• Brief
Every line in the entries where "colonoscopia" is found should be copied.

• Saved entries
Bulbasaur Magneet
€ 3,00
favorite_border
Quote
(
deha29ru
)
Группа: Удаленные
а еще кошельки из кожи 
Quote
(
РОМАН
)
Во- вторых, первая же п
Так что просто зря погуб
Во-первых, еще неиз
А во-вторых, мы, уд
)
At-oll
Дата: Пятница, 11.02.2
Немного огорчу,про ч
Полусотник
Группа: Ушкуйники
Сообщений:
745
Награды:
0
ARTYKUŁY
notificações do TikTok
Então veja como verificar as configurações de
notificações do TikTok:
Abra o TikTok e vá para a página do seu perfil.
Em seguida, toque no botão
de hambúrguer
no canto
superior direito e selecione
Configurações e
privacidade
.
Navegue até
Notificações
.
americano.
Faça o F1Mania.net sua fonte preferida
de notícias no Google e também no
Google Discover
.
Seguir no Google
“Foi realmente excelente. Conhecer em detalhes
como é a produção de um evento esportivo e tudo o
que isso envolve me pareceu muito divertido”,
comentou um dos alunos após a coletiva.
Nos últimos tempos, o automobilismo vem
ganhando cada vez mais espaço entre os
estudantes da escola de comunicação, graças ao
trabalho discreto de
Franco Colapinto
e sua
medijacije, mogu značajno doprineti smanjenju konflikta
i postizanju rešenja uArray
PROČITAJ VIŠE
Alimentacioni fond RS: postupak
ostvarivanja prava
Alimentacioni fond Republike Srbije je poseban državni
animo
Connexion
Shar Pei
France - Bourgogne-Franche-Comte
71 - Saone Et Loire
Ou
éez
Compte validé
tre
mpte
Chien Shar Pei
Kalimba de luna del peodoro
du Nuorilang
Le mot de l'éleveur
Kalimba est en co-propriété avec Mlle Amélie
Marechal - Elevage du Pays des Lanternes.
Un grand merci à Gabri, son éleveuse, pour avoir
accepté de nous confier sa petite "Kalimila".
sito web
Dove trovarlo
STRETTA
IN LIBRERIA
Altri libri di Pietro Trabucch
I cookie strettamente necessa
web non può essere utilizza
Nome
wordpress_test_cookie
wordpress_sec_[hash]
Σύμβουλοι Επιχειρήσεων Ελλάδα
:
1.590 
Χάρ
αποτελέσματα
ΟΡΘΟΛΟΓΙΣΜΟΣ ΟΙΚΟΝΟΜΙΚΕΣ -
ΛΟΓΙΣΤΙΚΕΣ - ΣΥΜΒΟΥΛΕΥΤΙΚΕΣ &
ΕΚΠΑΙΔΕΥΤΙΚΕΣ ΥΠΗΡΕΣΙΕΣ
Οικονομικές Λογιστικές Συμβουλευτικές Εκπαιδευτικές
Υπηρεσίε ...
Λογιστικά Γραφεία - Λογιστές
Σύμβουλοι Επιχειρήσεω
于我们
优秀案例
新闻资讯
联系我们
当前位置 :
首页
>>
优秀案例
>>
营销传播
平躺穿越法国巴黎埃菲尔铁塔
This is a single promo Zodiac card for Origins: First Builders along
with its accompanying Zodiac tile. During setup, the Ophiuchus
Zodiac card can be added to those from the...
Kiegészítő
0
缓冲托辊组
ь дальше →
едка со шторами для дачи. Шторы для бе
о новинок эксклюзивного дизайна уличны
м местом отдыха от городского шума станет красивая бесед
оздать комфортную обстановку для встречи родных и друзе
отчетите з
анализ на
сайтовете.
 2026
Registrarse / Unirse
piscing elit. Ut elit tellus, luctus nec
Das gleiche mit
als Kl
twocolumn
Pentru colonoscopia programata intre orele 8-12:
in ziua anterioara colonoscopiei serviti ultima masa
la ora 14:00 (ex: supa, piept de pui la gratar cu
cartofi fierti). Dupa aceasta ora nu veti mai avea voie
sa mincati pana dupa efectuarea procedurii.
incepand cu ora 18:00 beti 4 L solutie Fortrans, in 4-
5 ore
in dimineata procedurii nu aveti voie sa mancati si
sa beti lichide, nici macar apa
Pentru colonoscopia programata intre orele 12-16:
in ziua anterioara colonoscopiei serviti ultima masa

• Written solution
Pentru colonoscopia programata intre orele 8-12:
Pentru colonoscopia programata intre orele 12-16:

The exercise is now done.